Der zweite Tag begann mit einem Impulsvortrag „zum Stand der Hochschullehre“ von Bettina Jorzik, Programmleiterin im Stifterverband für die Deutsche Wissenschaft. Zu ihren bewusst zugespitzten Thesen gehörte etwa die Aussage, dass sich die Hochschullehre im „Ruhemodus“ befände, insofern zwar neue Medien miteinbezogen würden, jedoch kaum didaktische Innovationen in der Breite zu beobachten seien. Dazu trage auch bei, dass die Erkenntnisse der Lehr-/Lernforschung weitgehend ignoriert und, mit Ausnahme etwa der Medizin, in den Fachgesellschaften keine Rolle spielen würden.
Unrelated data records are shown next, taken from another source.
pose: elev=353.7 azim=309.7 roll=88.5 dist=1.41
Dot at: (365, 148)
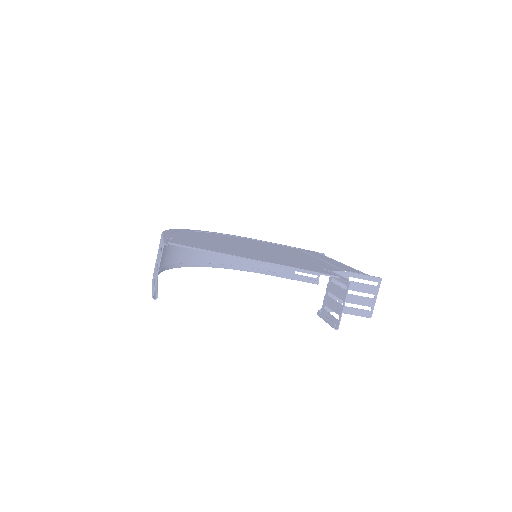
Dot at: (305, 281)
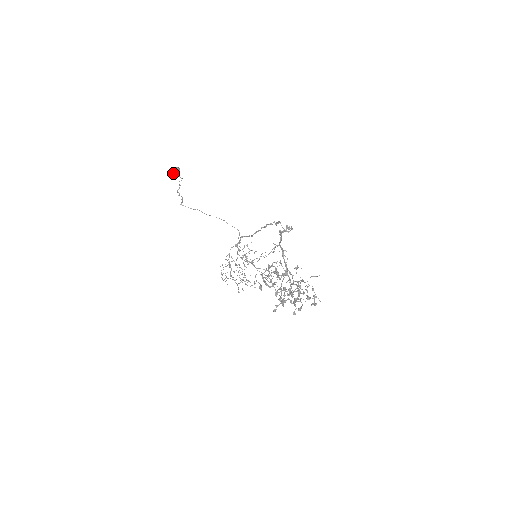
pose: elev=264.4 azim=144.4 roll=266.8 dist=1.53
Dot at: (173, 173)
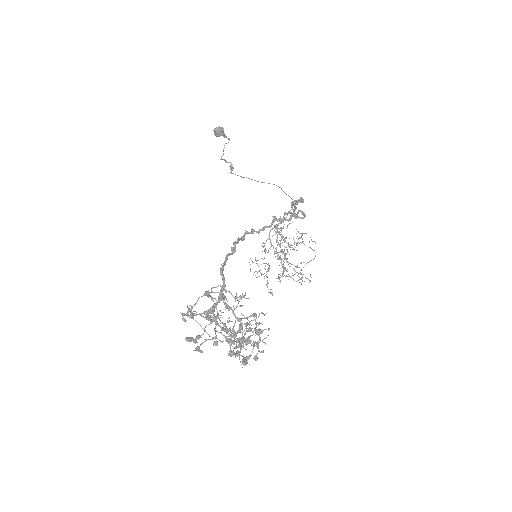
Dot at: (215, 135)
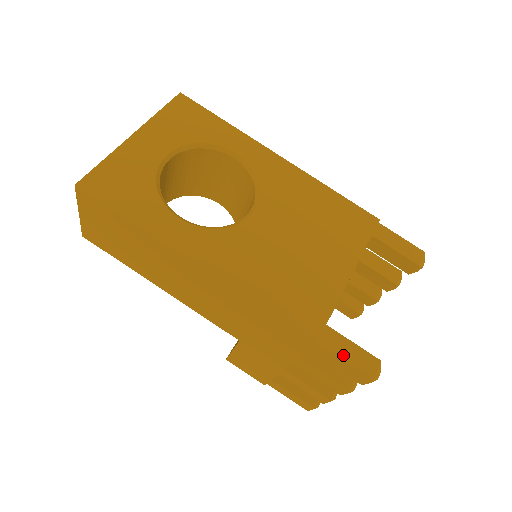
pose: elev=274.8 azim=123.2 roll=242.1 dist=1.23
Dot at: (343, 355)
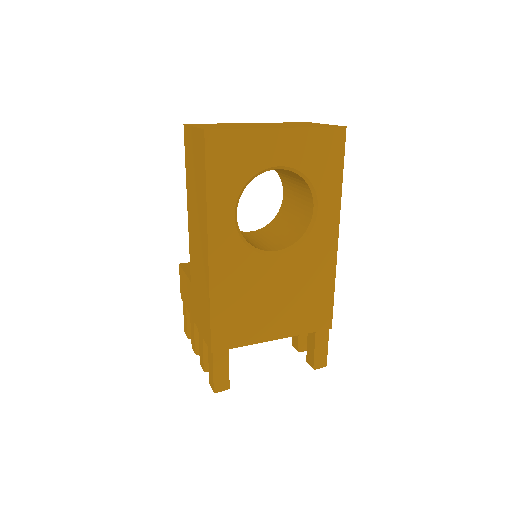
Dot at: (217, 369)
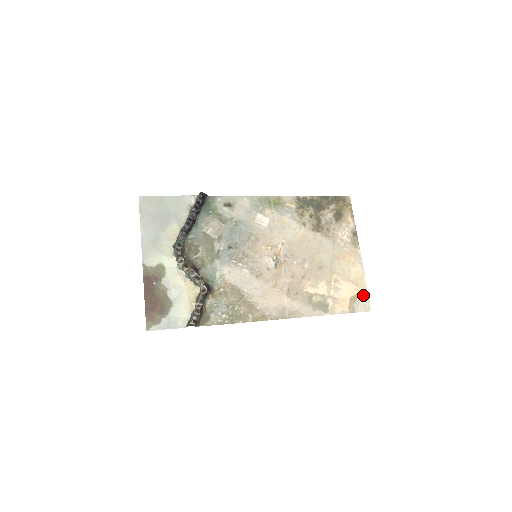
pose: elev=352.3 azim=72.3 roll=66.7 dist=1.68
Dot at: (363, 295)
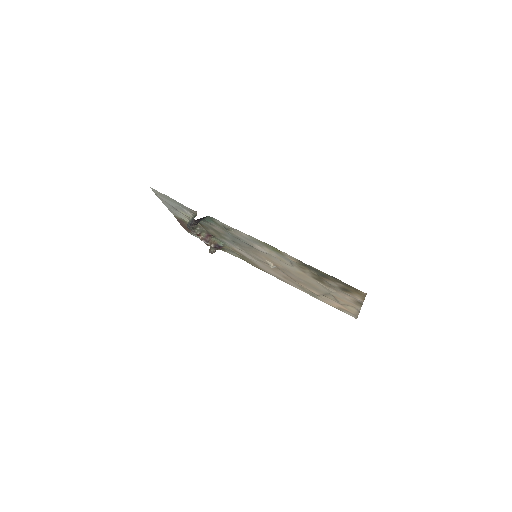
Dot at: (353, 314)
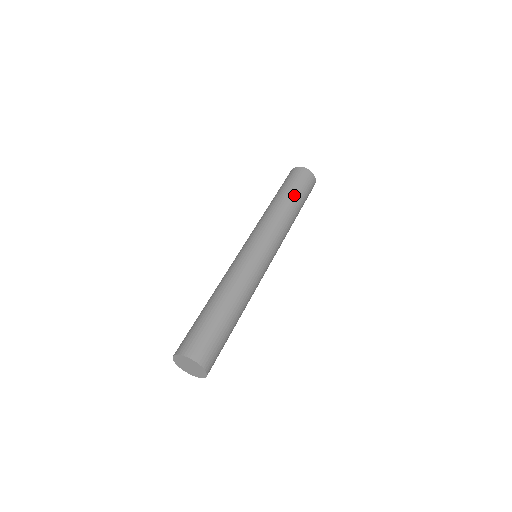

Hochschullehrende verfügten zudem oft nicht über genügend Prüfungsexpertise. Sie seien auf die Vermittlung von Wissen, den „Unterrichtsstoff“ fixiert, statt den Studierenden eigene Forschungskompetenzen beizubringen. Dem stehe zusätzlich das Fehlen einer gelebten „Fehlerkultur“ an Hochschulen entgegen, die Fehlermachen als ungemein produktives Element des Lernens begreife, statt es in Prüfungen zu sanktionieren und sonst zu verschweigen. Schließlich bemängelte Frau Jorzik eine Abwehrhaltung gegenüber dem Begriff „Schule“ und die beinahe ausschließliche Identifikation vieler Hochschullehrenden mit der Rolle der/s Forschenden.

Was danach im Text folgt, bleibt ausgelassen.